Various government policies are there in for the firm protection, for example

government has approved new banking licences and increased the FDI limit in the

insurance sector. Hence industry protection is significant.

b) Industry regulation: significant Rating: 3

As the industry involves have many stakeholders including common people, hence

there are many regulations for the safety of the various stakeholders, for example

safety of their finances. Hence significant regulations exist in the industry.

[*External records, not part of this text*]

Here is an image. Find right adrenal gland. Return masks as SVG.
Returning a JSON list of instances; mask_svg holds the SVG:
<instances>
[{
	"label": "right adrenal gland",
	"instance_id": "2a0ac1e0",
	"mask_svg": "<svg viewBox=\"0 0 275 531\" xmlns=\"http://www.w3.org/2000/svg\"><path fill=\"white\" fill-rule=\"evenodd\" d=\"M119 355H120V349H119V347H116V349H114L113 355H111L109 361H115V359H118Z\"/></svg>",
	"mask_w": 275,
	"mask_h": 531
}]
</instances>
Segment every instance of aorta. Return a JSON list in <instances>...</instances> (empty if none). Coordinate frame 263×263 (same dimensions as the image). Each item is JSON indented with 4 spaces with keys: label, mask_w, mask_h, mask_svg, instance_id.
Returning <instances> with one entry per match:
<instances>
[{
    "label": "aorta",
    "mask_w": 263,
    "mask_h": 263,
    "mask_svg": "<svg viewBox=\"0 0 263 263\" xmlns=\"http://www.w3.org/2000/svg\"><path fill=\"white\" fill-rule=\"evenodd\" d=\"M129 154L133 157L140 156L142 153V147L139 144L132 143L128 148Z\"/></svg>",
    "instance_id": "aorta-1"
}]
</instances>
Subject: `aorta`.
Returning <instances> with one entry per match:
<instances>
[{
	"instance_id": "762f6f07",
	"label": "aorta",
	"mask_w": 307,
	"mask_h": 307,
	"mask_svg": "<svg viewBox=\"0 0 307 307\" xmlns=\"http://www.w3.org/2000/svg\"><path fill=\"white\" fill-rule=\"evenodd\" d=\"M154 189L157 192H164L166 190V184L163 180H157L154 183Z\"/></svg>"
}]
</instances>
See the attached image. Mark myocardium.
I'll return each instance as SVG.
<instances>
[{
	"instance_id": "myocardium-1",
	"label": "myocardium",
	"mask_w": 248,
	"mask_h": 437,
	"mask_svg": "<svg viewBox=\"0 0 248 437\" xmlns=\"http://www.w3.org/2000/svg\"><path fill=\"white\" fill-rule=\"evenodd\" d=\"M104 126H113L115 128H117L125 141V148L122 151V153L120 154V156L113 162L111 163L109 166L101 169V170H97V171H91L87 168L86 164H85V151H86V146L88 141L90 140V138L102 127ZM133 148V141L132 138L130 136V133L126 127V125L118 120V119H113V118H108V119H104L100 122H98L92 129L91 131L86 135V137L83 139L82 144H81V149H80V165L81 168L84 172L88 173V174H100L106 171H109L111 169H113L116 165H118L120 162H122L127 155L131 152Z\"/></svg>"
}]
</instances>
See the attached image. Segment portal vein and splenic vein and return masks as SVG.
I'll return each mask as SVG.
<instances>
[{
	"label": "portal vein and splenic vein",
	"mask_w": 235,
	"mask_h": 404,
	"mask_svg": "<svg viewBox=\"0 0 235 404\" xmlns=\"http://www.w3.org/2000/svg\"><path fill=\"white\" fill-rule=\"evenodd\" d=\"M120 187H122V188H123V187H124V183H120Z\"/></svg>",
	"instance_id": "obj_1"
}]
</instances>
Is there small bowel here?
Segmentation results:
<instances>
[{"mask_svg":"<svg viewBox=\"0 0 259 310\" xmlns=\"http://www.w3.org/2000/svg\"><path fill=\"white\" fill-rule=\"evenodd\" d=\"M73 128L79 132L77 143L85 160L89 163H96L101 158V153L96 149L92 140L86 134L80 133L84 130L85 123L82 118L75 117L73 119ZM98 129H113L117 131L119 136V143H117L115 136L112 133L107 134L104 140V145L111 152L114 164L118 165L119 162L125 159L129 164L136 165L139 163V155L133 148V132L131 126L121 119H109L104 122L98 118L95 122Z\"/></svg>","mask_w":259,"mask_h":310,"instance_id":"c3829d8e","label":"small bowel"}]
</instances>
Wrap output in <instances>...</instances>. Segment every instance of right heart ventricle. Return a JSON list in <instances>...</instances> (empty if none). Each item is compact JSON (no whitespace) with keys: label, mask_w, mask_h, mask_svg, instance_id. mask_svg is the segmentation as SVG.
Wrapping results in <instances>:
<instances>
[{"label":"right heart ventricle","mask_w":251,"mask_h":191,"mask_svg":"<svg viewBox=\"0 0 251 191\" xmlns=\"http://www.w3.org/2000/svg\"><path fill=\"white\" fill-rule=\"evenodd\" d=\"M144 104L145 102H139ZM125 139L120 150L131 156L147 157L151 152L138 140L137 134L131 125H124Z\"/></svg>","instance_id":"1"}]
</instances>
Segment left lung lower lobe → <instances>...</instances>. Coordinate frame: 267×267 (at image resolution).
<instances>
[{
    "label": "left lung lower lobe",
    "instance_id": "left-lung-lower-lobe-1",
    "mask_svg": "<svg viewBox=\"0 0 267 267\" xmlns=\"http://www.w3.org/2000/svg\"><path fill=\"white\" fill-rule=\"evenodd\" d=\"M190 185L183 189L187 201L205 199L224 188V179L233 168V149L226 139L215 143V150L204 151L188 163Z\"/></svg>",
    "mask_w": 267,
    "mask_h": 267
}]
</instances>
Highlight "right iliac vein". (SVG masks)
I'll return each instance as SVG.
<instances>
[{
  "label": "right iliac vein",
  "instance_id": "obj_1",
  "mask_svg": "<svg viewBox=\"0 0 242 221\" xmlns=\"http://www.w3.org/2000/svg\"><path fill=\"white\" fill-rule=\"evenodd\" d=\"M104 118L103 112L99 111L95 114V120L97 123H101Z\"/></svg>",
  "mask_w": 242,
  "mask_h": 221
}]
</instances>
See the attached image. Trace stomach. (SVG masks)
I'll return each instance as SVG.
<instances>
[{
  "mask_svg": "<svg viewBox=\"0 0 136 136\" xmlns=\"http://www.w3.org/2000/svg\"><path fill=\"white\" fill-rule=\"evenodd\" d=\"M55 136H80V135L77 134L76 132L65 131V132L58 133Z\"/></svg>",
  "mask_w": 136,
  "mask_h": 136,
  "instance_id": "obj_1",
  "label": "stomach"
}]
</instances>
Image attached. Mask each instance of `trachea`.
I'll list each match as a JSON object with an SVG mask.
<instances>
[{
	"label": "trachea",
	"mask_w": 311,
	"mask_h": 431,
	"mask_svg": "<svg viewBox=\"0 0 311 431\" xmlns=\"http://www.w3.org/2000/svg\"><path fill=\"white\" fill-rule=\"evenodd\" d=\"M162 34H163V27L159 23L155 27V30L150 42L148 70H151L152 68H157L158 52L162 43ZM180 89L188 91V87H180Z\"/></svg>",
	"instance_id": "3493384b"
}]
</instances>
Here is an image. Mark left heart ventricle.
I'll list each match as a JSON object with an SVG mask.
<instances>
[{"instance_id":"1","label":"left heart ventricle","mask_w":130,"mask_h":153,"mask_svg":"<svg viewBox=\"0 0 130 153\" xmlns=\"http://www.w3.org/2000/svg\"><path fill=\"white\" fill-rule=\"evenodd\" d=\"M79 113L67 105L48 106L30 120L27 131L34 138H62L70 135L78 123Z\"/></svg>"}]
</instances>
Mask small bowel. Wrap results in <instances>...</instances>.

Overall Assessment of the Indian Financial Services Industry:

Sr. No Factors Avg. Score(Max 5) Weights (%) Weighted Score


1 Rivalry among competitors 2.75 20 0.55
2 Barrier to entry 2.11 15 0.32
3 Barrier to exit 3 10 0.30
4 Threat of substitutes 3.25 15 0.49
5 Bargaining power of Buyer 3.4 15 0.51
6 Bargaining power of Suppliers 3.4 15 0.51
7 Government Actions 3 10 0.30
Total Score 2.97
Over all industry attractiveness score: 2.97 out of 5

As per our analysis of Indian Financial Services Industry, we can conclude that overall

industry attractiveness is vary from medium to high. In the industry, the rivalry among

existing companies are high and the barrier to entry into this sector is low, these both factors

lowered the industry attractiveness. But the Low bargaining powers of both buyers and

suppliers coupled with supportive government regulations are the motivator for the industry

players and in turn raising the industry attractiveness.